Crowdfunding sites like Kickstarter have been a big boon to allowing creators who wanted to work around the publisher system to get projects off the ground. We have seen the resurgence of old, beloved and once dormant series', and the return to creating games in genres that were long thought dead. But there was a problem initially that even in this new space, there was a lack of ethnic, racial and gender diversity in the makeup of creators and the protagonists of a large swath of games that were funded. In the last year, however, several key projects have been funded on Kickstarter that have shown that Kickstarter can really be a path toward helping diverse voices get their projects made. From fan favorites like Shantae, to the unknown Catacomb Kids and the recent new project Sunset by renowned developer Tale of Tales, this talk will analyze a few projects that have helped push the needle and shown that under represented voices can find success in the crowdfunding sphere and why that is so valuable.
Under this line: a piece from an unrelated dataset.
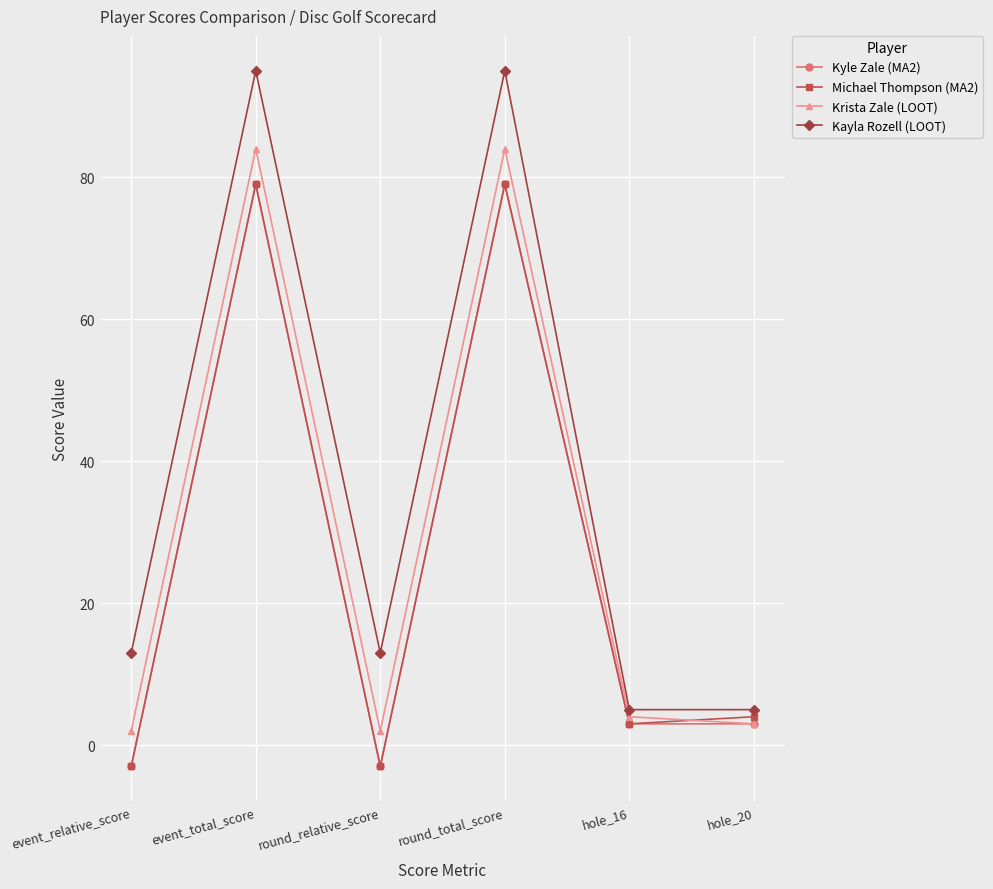

How many lines are shown in the chart?

4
Deafness is an invisible disability in the hearing world. Being deaf in a tech company often means isolation and fundamental communication problems. Solving these problems impact company culture as a whole, especially in regards to remote workers. We'll also discuss common misconceptions about people who are deaf, and shine light on aspects of deafness we often don't consider.
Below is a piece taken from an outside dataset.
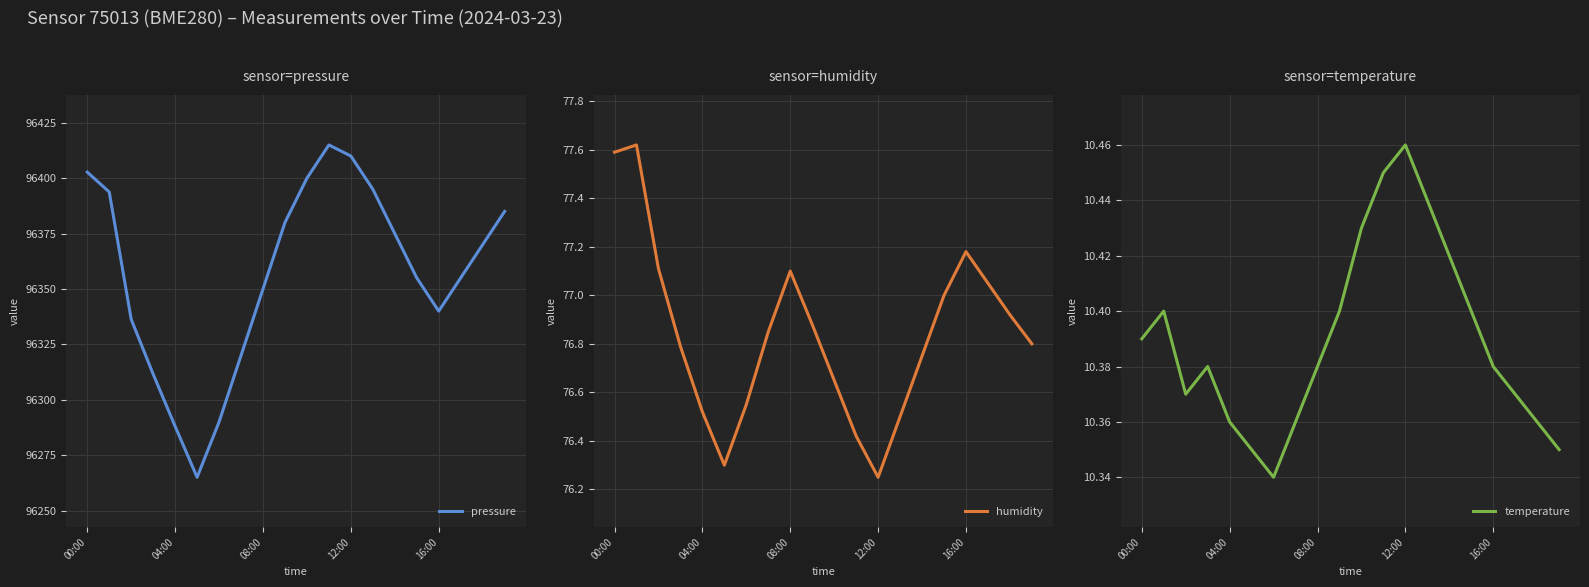

At which category is the sum across all series the highest?

11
Learn about how to respectfully use indigenous cultures in your games from a Native American making games (present tense).
Content warning: presents a few statistics on sexual harassment, assault, and violence against Native Americans as well as sexualization in media.
In the U.S., a country literally "built for white men," (Khadijah White, Rutgers) imperialism and colonialism cast a long shadow on the economic drivers of business and technology. Influenced by experiences of micro-discrimination at MIT Media Lab and my response in working on its Diversity Committee, I've started a long-term project to explore the imperialist shadow on U.S. startups and to consider if diversity is considered an inessential luxury in the tech economy.
We all recognize the need for more diversity in games and the gaming community, but how can we make that happen? Chris Algoo will share his experiences creating diversity-focused Game Jams and video games, and offer some tips for games and events of your own. Questions afterward are highly encouraged!
This talk will focus on the role of gaming in mental, physical, and social rehabilitation. Sharing a combination of research and personal experience, the talk will examine the benefits of gaming for rehabilitation, what games are doing well, and how we need to go forward in both our games and our gaming culture.